Contact Center Update from the Lync Conference

Contact Center Update from the Lync Conference Customer call for increased integrated contact center functionality within Lync may lead Microsoft to become more aggressive in this area.

Customer call for increased integrated contact center functionality within Lync may lead Microsoft to become more aggressive in this area.

Partners were a big part of the Lync Conference in San Diego this week; 300 attendees of the 900 or so total. They fell into a number of categories; many are resellers large and small who are working to sell and implement Lync. Others are adjacent technology providers, hoping to be one of the boats that rises when and if Lync becomes a major voice player: Carriers like AT&T and Verizon, systems integrators like HP and Dimension Data, complementary hardware providers like Plantronics and AudioCodes, and the one closest to my heart--contact center solution providers.

Contact center is an area where Microsoft (so far) has been content to let partners do the heavy lifting. As early as March 2008, Microsoft announced a multiyear strategic alliance with Aspect Software to "help deliver unified communications to contact centers around the world." The alliance included an equity investment by Microsoft in Aspect.

Aspect was one of the contact center vendors participating as a sponsor at the Lync Conference. Interestingly, the one full session Aspect delivered highlighted the company as a Lync user, not a contact center partner. Aspect has become a key reference for Microsoft, deploying it globally in 2009 with 2,000+ employees in 25 countries.

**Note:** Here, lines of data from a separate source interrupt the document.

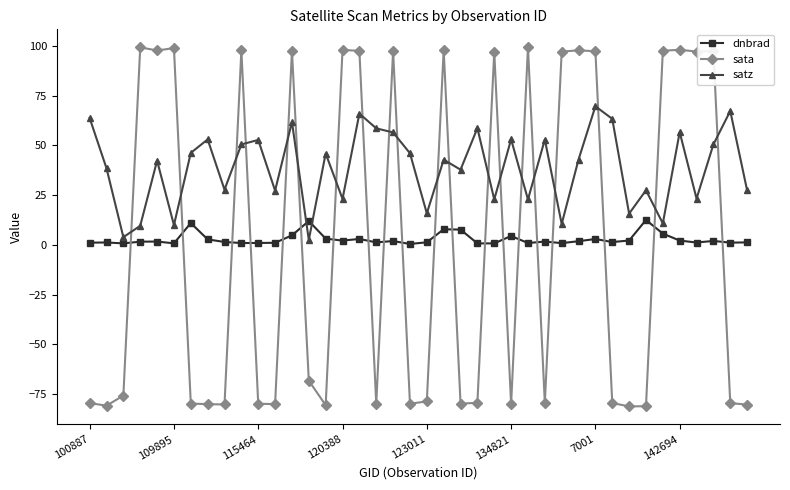

Is this an area chart (filled region under the line)?

No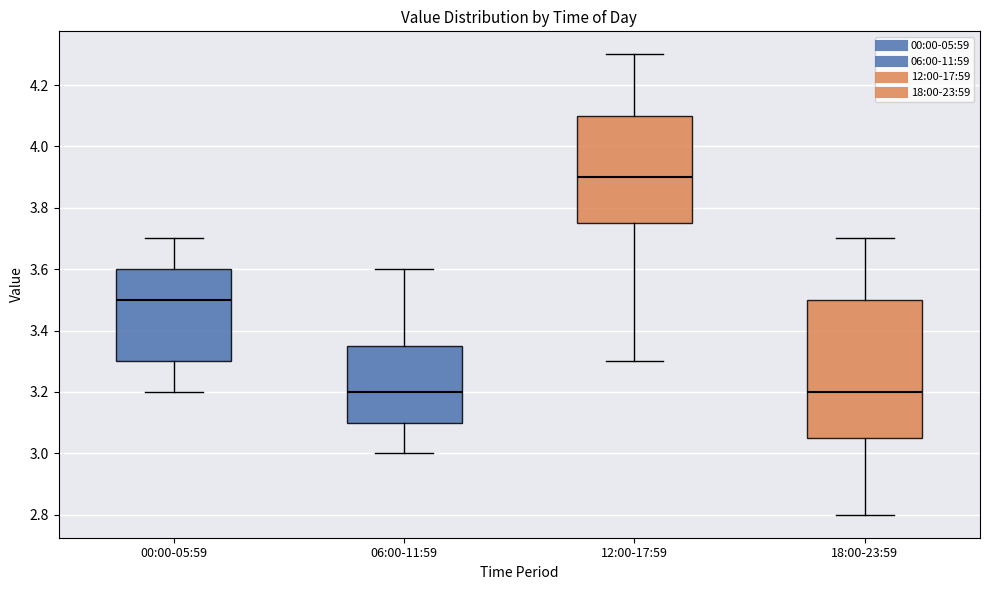

Comparing the boxes themselves (not the whiskers), which one is the tallest?

18:00-23:59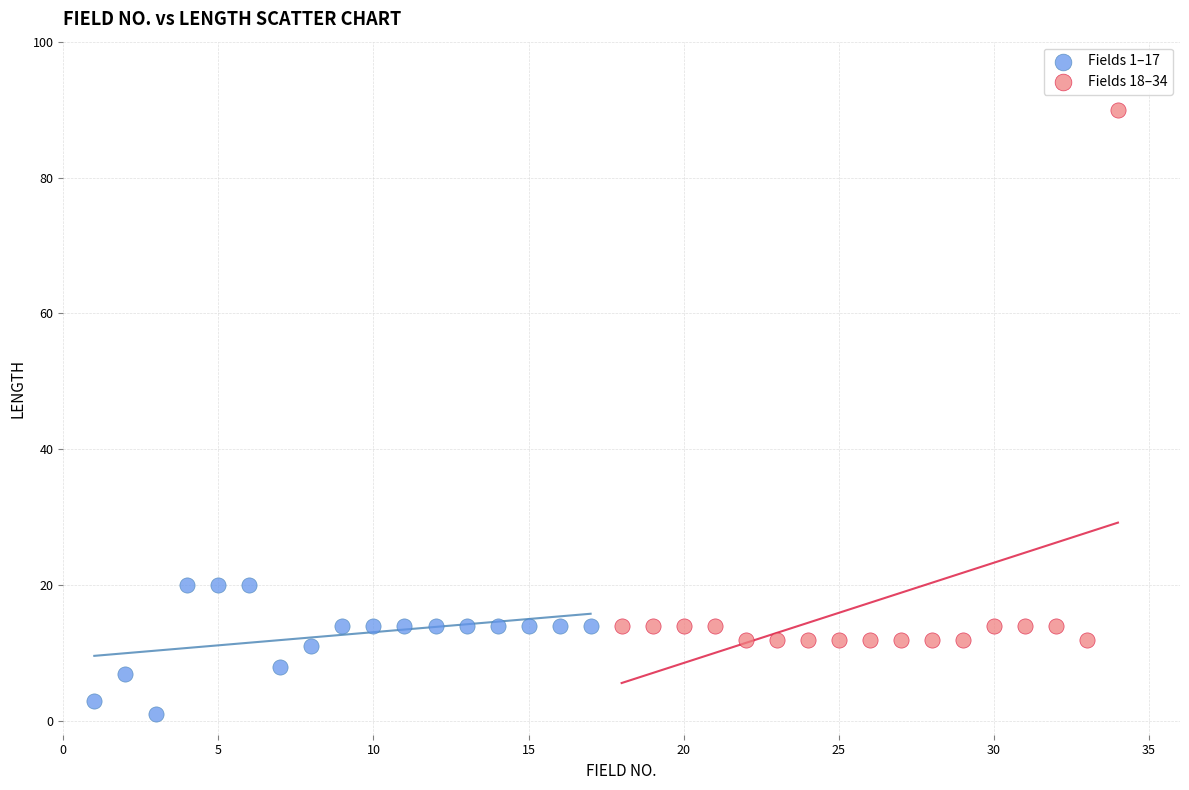

Which series contains the lowest Y value?

Fields 1–17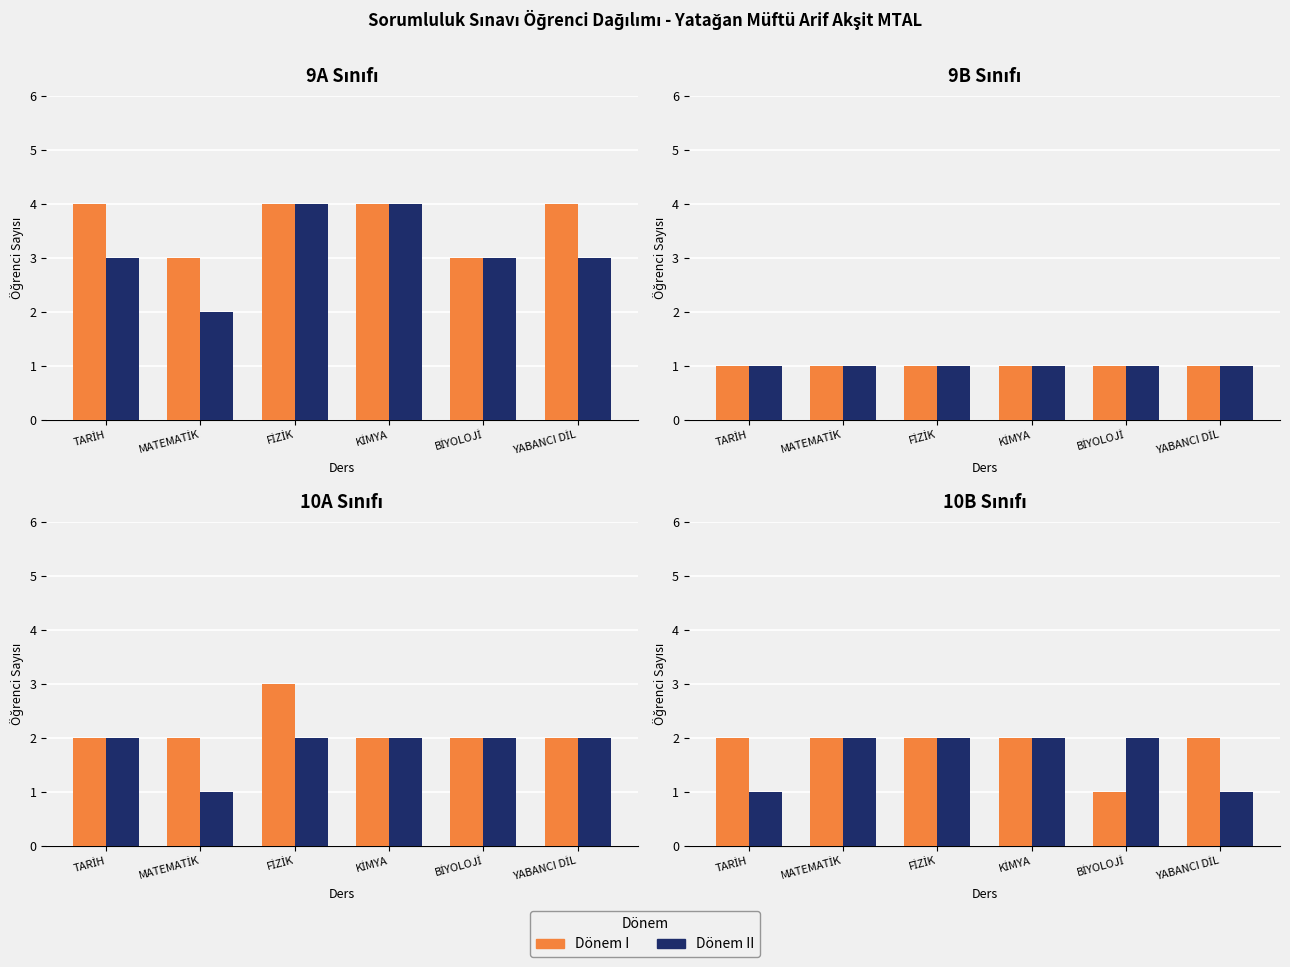

Does the chart contain any negative values?

No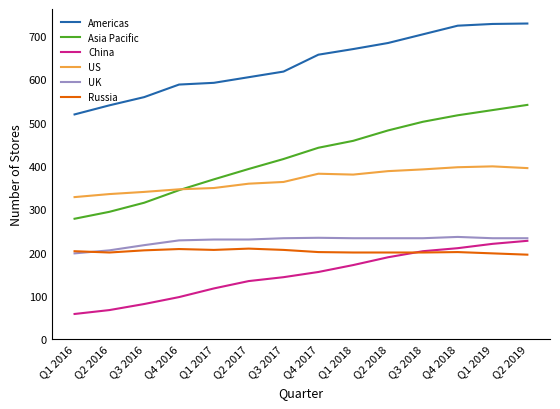

True or false: Americas and US intersect in this chart.

False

One way to tell the story of the success of the various contact center solution partners is through the lens of a cross-section of reference customers who told their stories at the conference:

* Helly Hensen is a European sports apparel company that has embraced Lync whole-heartedly. CIO Sandy Abramson was at Enterprise Connect in 2012 telling the company's Lync deployment story, and updated that during a General Session at the Lync Conference. The company has deployed the Zeacom contact center solution. Zeacom's VP of North America, Steve Carter, described the company as being in various stages of deployment with tens of Lync customers and pilots.

Today Helly Hensen runs a hybrid deployment, using Office 365 in the cloud for the capabilities it supports and an on-premises deployment to support voice and the contact center. On Sandy's wish list? She wants the ability to run her entire Lync operation seamlessly in the cloud.

* The Obama for America campaign used Lync for an 1,800-user deployment that ran the campaign's Chicago headquarters. Given tight budgets, the integrated call distribution capability of Lync--Response Groups--was used. Asked by analysts what one capability they would like to see in the Lync roadmap, Rajeev Chopra (who is a consultant who works on enterprise accounts when he's not helping Obama get re-elected) replied he'd like to see increased scalability for Response Groups.

* Marquette University has a 30,000-user Lync deployment, 2,500 of which are Enterprise Voice users. They too would like to see more Microsoft investment in Response Groups, commenting that, "we don't need to have a full-fledged ACD, but there are things that could be added so we wouldn't have to buy a contact center (solution)". Due to the current lack of functionality, Marquette is in the process of deploying the Lync-compatible contact center solution from Altigen to replace a Cisco solution.

In summary, existing contact center partners are seeing success deploying their solutions into organizations that have chosen Enterprise Voice. But customer call for increased integrated contact center functionality within Lync may lead Microsoft to become more aggressive in this area, not unlike what happened at Cisco in 1999 (purchasing Geotel and Webline) as they set their sights on the enterprise voice market.